Поэзия плюс литературоведение под одной обложкой — это придает текстам внутренний динамизм, даже, если угодно, конфликт, что вторит идее автора о драматическом взаимодействии пластов литературы, выражающемся в нашем случае в противопоставлении жанров.
И вот что еще дает право этим эссе становиться в один ряд со стихами. Сама критика Белицкого в какой-то мере и есть поэзия. Существует расхожее понятие «проза поэта», предполагающее некий утонченно-изысканный стиль письма. Похоже, можно всерьез говорить и о термине «критика поэта».
Впрочем, и таких случаев в истории литературы было уже сколько угодно: от Иннокентия Анненского с его «Книгами отражений», от барона Николая Николаевича Врангеля (брата известного белогвардейского генерала), блестящего знатока искусств, хранителя Императорского Эрмитажа, чью художественную критику современники находили поэзией, до современного петербургского писателя Виктора Сосноры.
Читаем у Белицкого:
«Глаз Флобера, — круглый, выпученный, — будто приспособлен читать только набранное петитом.
Нет, не „тина мелочей“, но пальцы, собранные в скрупулезную, тщательную щепоть: даже японская кисточка велика для столь мелких деталюшек, столь тонких, просвечивающих полутонов; в такой щепоти можно булавку держать, как кий, и — великое искусство! — весь роман, вся история жизни разыгрывается бисерным бильярдом ритма фраз, рикошетов интонаций и падежных окончаний, выверенных, как дуплет…»
Вдохновенный, виртуозный слог, обилие парадоксальных идей и умозаключений… Что же это еще, как не поэзия?

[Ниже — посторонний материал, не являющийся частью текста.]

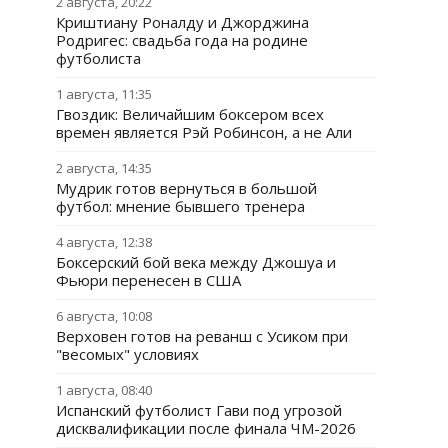
2 августа, 20:22
Криштиану Роналду и Джорджина
Родригес: свадьба года на родине
футболиста
1 августа, 11:35
Гвоздик: Величайшим боксером всех
времен является Рэй Робинсон, а не Али
2 августа, 14:35
Мудрик готов вернуться в большой
футбол: мнение бывшего тренера
4 августа, 12:38
Боксерский бой века между Джошуа и
Фьюри перенесен в США
6 августа, 10:08
Верховен готов на реванш с Усиком при
"весомых" условиях
1 августа, 08:40
Испанский футболист Гави под угрозой
дисквалификации после финала ЧМ-2026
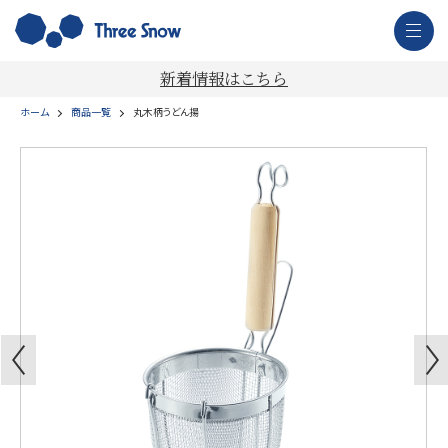
新着情報はこちら
ホーム
商品一覧
丸木柄うどん揚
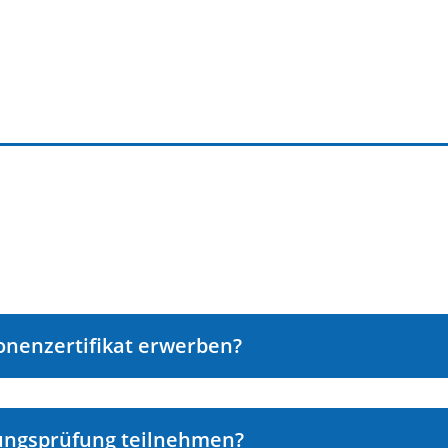
onenzertifikat erwerben?
rungsprüfung teilnehmen?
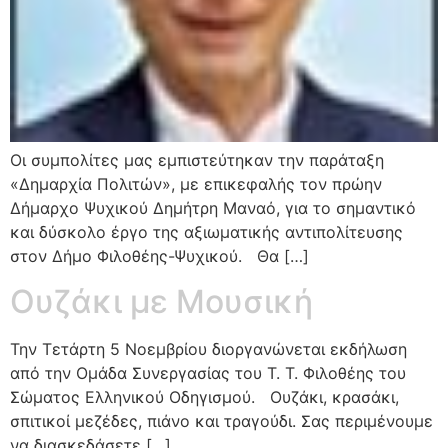
Οι συμπολίτες μας εμπιστεύτηκαν την παράταξη
«Δημαρχία Πολιτών», με επικεφαλής τον πρώην
Δήμαρχο Ψυχικού Δημήτρη Μαναό, για το σημαντικό
και δύσκολο έργο της αξιωματικής αντιπολίτευσης
στον Δήμο Φιλοθέης-Ψυχικού. Θα […]
Ουζάκι με Μουσική
Την Τετάρτη 5 Νοεμβρίου διοργανώνεται εκδήλωση
από την Ομάδα Συνεργασίας του Τ. Τ. Φιλοθέης του
Σώματος Ελληνικού Οδηγισμού. Ουζάκι, κρασάκι,
σπιτικοί μεζέδες, πιάνο και τραγούδι. Σας περιμένουμε
να διασκεδάσετε […]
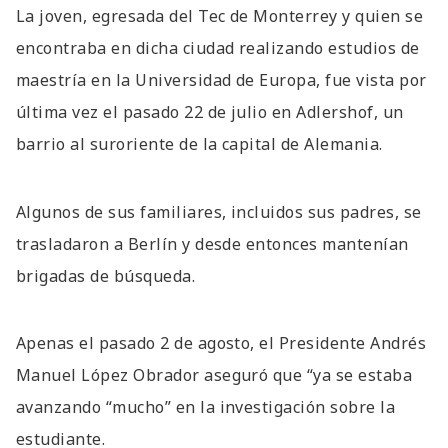
La joven, egresada del Tec de Monterrey y quien se
encontraba en dicha ciudad realizando estudios de
maestría en la Universidad de Europa, fue vista por
última vez el pasado 22 de julio en Adlershof, un
barrio al suroriente de la capital de Alemania.
Algunos de sus familiares, incluidos sus padres, se
trasladaron a Berlín y desde entonces mantenían
brigadas de búsqueda.
Apenas el pasado 2 de agosto, el Presidente Andrés
Manuel López Obrador aseguró que “ya se estaba
avanzando “mucho” en la investigación sobre la
estudiante.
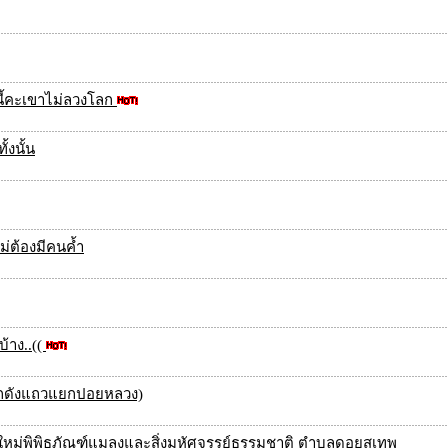
นี้คะเขาไม่ลวงโลก
้งนั้น
ม่ต้องมีคนค้ำ
บ้าง..((
ี่โกดังแถวแยกปอยหลวง)
ชียงใหม่พิพิธภัณฑ์แมลงและสิ่งมหัศจรรย์ธรรมชาติ ตำบลดอยสุเทพ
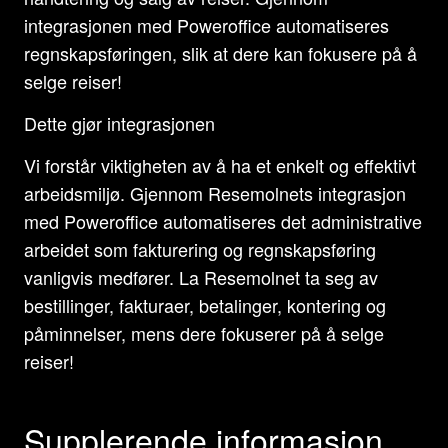
integrasjonen med Poweroffice automatiseres
regnskapsføringen, slik at dere kan fokusere på å
selge reiser!
Dette gjør integrasjonen
Vi forstår viktigheten av å ha et enkelt og effektivt
arbeidsmiljø. Gjennom Resemolnets integrasjon
med Poweroffice automatiseres det administrative
arbeidet som fakturering og regnskapsføring
vanligvis medfører. La Resemolnet ta seg av
bestillinger, fakturaer, betalinger, kontering og
påminnelser, mens dere fokuserer på å selge
reiser!
Supplerende informasjon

Первый раздел «Разговоров» озаглавлен по-гречески «Crouos Prwtos». За ним следует любопытное эссе «Символика пещеры и скитания Одиссея», в котором, отталкиваясь от трактата Порфирия «О пещере нимф», посвященного разбору и истолкованию XIII песни «Одиссеи» Гомера, автор исследует мифологему пещеры — «земного лона», «срединного царства мировой горы (земли)» — и символическое значение ее посещений-инициаций. «Одиссей, путешествуя по лону земли „ни живой, ни мертвый“, как бы балансирует на пороге двух миров». Это «сакральное пространство, находящееся между реальным миром и царством мертвых, связанное и с тем и с другим и являющееся как бы неким ярусом между ними, некоей стадией на пути из одного мира к другому. Она же — лоно и утроба земли, сочетающая в себе функции зачатия, плодородия, но и погребения (в последнем случае возможно еще и возвращения, и воскрешения — от египетского ба, возвращающегося за своим ка, ожидающим в усыпальнице-пещере внутри горы-пирамиды, до воскрешения Лазаря). То есть пещера — пространство промежуточных, переходных состояний, где возможно только не подлинное и неполное существование, подобное сну».